In 1865 E. T. Wakefield bought Chapman's Lot, Askam near Barrow-in-Furness, Lancashire, from Thomas Sharpe. The intention was to build an ironworks for the Furness Iron and Steel Co, in which he was a partner, and also a housing estate on his own account. There was an iron mine working here on a lease from the Duke of Buccleuch. When the inevitable subsidence became apparent, Wakefield sought to establish:

- a, that the duke was not entitled to ore under his land and
- b, that the duke was not entitled to cause surface damage on his land.

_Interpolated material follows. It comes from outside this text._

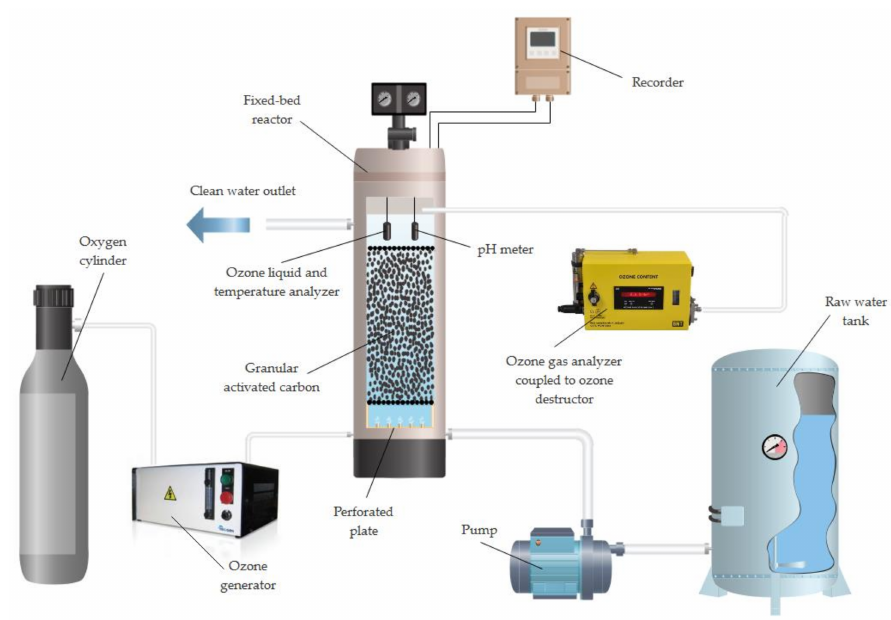
Figure 6. Experimental setup used to carry out ozonation and Ad/Ox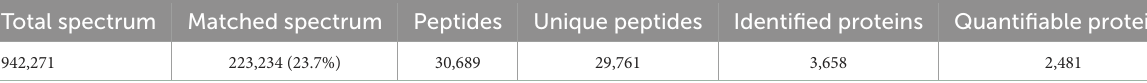
TABLE 1 MS/MS spectrum database search analysis summary.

Wakefield won his case in 1867 but the verdict was overturned in the House of Lords in 1870.

==Wife and children==
On 7 October 1863, Wakefield married Florence Wharton at the British embassy in Munich.

==Other interests==
In 1846 Wakefield presented a petition on behalf of the Aborigines' Protection Society and in 1856 became a trustee of the National Savings Bank. In 1857 he addressed the National Association for the Promotion of Social Science on the amendment of law on transfer of land, in September 1858 he addressed the Kendal Scientific Institute on "Poetry as a means of education considered principally in relation to the working classes" and in 1862 he addressed the Literary and Scientific Institute on "The American war, its causes and consequences".

In 1859 he became secretary for the Metropolitan Free Drinking Fountain Association and produced the design for their first fountain. His book on the subject is still in print.

In May 1862 he became a trustee of the National Association of British Miners.

He became a minister of the United Methodist Free Churches in August 1883 and was a member of the Primitive Methodist church society.